[Extracted page text data]
───

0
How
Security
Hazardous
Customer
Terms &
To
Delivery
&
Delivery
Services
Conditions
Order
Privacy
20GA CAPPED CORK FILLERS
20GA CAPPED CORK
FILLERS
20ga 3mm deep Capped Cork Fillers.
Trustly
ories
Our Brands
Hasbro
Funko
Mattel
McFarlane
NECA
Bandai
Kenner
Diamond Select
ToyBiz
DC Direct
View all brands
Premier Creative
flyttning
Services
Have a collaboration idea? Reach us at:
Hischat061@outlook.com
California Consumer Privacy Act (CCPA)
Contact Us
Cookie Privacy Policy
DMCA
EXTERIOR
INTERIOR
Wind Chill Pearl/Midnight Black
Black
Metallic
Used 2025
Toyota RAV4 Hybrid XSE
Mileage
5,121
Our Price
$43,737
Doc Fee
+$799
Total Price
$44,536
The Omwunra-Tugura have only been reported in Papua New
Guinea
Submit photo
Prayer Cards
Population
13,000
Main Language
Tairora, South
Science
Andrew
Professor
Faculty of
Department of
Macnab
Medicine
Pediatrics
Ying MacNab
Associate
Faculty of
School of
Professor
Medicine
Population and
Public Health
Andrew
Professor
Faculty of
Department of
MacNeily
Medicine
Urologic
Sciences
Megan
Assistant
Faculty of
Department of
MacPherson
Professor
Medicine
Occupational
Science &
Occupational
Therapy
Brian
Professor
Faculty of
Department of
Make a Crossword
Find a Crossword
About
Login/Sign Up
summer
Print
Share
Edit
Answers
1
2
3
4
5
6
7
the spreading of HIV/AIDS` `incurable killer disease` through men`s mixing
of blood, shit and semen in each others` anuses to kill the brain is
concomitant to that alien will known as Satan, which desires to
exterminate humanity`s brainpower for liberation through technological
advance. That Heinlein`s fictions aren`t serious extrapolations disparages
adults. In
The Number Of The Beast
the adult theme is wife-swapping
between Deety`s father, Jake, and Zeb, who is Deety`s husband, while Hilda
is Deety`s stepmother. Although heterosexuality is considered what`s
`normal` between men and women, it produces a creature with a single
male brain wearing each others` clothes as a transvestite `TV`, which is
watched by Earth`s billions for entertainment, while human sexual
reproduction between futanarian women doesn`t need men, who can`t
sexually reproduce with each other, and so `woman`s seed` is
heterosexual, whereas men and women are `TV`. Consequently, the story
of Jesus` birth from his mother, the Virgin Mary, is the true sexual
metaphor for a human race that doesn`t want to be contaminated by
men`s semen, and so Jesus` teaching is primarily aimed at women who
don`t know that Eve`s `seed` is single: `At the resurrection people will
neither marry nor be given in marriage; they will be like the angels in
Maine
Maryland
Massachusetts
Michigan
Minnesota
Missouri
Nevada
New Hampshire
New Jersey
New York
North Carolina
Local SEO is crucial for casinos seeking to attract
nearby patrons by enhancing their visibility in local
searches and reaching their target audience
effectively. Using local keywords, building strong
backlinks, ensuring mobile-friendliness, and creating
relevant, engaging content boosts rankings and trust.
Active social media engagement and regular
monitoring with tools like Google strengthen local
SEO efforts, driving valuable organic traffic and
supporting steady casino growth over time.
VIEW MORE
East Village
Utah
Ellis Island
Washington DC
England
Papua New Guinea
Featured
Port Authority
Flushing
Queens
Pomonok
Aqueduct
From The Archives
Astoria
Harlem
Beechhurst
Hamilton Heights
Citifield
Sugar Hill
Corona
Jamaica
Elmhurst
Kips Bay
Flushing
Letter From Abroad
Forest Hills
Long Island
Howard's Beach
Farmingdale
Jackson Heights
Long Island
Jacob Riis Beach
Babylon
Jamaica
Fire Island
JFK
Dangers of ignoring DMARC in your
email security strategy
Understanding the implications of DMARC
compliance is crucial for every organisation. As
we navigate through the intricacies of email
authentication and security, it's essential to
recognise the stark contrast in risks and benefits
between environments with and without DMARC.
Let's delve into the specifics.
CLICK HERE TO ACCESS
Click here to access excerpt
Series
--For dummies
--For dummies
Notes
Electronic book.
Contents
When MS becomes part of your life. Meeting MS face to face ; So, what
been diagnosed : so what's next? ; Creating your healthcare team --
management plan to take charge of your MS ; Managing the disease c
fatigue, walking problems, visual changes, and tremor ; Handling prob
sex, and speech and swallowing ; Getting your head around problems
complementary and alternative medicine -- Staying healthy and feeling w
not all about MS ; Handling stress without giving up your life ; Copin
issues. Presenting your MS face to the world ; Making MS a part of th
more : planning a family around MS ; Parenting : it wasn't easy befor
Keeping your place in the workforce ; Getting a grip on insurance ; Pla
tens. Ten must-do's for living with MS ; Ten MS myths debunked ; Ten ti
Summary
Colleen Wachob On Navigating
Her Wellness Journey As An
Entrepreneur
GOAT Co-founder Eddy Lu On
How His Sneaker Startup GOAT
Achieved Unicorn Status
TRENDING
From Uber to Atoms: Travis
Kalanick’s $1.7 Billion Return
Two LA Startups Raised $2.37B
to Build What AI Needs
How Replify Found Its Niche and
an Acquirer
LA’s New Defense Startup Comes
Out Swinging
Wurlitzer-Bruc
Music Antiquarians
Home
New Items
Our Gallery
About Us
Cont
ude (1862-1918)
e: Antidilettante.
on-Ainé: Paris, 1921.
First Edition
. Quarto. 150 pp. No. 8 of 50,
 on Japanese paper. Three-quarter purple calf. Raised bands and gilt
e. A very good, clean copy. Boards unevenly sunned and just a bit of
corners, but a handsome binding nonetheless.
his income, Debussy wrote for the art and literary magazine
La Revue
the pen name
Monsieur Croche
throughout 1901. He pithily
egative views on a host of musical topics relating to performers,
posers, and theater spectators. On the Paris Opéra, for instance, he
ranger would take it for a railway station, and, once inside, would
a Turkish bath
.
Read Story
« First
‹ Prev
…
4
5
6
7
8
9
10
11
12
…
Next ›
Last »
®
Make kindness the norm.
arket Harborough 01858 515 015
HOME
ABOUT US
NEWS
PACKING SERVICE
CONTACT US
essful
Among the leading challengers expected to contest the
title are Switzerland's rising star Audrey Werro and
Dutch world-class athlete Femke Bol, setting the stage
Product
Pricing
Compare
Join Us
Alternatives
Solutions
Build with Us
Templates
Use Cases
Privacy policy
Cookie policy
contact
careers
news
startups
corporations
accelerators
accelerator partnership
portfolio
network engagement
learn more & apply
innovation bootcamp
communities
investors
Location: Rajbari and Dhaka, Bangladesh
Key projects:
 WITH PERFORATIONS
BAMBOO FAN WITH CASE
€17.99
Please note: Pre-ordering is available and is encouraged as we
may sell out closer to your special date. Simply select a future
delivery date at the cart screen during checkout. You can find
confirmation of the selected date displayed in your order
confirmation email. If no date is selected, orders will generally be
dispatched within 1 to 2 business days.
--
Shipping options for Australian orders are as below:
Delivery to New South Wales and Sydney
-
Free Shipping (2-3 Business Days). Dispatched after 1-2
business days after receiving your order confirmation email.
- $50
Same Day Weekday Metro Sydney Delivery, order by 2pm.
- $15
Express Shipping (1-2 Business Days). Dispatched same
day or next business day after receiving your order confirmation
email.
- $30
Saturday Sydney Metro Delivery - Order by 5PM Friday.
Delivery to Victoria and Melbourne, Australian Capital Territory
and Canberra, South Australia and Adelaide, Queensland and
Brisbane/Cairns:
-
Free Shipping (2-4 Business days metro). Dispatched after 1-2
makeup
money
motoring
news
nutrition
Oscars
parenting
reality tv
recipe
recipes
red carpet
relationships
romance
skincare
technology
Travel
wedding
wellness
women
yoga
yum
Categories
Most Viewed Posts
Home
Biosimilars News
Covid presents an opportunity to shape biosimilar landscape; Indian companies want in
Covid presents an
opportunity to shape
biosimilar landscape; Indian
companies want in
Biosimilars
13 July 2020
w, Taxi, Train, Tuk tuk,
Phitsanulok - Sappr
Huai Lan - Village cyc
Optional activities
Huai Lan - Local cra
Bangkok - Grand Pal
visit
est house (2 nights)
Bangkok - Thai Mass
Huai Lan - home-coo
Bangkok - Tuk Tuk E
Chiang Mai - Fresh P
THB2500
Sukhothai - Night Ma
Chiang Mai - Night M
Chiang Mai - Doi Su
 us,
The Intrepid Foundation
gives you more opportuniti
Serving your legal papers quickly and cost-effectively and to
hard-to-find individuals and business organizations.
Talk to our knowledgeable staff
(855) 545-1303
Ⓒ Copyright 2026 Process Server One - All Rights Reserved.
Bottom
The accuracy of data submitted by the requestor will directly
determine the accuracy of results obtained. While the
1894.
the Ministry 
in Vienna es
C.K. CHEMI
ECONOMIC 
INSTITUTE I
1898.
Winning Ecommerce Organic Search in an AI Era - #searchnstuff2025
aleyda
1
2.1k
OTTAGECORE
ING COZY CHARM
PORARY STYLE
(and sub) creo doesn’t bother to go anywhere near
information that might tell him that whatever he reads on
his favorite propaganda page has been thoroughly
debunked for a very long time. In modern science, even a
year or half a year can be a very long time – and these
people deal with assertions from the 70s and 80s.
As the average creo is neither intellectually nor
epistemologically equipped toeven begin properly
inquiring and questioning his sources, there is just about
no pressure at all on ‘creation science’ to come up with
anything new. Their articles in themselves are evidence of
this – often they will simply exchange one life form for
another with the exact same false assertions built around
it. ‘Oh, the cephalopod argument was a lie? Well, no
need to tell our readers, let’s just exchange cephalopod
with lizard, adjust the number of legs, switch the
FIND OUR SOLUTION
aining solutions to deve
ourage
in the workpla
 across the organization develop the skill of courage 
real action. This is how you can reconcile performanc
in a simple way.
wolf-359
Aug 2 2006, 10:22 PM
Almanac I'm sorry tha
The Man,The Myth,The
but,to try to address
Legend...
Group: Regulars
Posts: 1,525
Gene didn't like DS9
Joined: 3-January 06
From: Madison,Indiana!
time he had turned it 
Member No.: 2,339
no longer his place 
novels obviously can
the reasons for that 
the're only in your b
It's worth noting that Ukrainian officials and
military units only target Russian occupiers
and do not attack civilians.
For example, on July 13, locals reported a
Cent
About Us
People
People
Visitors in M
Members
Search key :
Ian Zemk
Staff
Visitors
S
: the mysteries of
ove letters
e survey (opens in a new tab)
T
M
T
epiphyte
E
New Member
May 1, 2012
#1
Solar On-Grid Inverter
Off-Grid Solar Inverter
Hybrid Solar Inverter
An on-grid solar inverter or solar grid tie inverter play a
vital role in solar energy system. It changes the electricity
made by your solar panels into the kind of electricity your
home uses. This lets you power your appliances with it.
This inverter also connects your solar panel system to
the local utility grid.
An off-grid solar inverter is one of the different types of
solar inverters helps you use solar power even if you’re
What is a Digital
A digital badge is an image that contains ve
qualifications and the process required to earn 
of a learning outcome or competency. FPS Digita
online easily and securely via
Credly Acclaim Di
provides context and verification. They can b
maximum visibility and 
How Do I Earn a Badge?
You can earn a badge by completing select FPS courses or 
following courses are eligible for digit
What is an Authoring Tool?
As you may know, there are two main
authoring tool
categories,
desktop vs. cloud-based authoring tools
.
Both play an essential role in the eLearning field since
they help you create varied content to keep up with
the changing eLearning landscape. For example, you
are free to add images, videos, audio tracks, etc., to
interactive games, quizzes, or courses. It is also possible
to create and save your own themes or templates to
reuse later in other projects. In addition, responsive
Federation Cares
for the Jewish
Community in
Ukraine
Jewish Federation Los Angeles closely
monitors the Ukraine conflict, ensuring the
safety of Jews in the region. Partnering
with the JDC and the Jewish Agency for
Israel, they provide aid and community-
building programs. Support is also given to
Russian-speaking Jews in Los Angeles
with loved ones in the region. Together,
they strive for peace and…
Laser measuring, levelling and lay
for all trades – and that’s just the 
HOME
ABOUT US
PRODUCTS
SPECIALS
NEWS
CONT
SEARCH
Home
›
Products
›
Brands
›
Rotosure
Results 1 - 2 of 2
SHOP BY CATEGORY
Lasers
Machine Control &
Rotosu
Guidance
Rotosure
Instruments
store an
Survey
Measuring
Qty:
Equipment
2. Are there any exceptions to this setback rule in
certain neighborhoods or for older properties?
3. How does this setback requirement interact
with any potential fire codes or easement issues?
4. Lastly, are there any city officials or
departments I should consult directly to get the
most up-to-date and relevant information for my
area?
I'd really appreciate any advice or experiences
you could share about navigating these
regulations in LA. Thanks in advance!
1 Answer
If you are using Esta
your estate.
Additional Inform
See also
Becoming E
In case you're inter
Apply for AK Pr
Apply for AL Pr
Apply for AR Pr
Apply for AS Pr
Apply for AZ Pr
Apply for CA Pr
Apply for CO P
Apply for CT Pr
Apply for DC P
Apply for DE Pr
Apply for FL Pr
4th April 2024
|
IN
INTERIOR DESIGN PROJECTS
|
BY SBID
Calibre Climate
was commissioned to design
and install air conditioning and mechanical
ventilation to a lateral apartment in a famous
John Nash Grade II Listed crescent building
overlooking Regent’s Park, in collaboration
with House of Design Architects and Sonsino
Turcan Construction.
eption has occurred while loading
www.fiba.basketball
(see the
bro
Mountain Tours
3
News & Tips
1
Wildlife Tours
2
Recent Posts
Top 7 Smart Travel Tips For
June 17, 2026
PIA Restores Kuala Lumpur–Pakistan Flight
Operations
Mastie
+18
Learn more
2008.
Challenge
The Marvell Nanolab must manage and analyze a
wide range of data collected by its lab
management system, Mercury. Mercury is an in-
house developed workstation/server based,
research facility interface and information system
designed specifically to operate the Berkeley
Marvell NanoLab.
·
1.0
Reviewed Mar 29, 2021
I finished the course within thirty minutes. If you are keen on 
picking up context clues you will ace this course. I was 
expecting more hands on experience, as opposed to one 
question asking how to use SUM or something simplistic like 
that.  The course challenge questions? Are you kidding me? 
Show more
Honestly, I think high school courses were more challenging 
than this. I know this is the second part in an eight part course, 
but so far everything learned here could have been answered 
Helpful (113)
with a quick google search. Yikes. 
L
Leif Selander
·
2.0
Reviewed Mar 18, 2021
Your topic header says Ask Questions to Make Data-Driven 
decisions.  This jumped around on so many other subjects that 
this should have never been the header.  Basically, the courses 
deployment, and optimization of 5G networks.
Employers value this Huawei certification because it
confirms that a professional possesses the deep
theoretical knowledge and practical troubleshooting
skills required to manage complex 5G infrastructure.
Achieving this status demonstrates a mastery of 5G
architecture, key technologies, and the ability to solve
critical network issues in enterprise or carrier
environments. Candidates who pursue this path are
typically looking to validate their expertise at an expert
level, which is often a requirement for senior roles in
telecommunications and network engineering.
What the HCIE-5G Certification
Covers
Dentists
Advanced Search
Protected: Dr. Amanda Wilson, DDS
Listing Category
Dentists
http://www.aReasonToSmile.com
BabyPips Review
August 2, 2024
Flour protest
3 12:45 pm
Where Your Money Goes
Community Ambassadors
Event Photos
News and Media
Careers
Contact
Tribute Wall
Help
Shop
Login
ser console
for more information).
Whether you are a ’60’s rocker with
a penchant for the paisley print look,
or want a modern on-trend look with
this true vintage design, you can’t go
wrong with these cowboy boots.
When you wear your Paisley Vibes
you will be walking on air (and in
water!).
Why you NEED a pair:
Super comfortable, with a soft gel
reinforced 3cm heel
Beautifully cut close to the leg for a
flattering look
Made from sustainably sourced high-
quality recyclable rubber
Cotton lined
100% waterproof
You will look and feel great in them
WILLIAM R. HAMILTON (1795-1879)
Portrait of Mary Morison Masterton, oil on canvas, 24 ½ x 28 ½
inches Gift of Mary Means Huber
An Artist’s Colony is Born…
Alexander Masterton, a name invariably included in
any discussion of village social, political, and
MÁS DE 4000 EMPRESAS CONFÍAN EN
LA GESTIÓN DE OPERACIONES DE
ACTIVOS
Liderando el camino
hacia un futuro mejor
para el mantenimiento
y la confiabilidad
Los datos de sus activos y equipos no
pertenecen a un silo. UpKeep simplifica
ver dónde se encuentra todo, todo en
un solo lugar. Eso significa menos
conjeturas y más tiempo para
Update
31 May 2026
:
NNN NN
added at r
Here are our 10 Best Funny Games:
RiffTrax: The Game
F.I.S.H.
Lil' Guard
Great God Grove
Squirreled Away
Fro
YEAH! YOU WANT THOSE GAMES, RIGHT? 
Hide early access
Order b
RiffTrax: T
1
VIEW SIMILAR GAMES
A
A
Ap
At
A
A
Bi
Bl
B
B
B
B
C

───

Restate exactly the records above from their first line through the line that holds "View all brands", please, including both and leaving out all others.

0
How
Security
Hazardous
Customer
Terms &
To
Delivery
&
Delivery
Services
Conditions
Order
Privacy
20GA CAPPED CORK FILLERS
20GA CAPPED CORK
FILLERS
20ga 3mm deep Capped Cork Fillers.
Trustly
ories
Our Brands
Hasbro
Funko
Mattel
McFarlane
NECA
Bandai
Kenner
Diamond Select
ToyBiz
DC Direct
View all brands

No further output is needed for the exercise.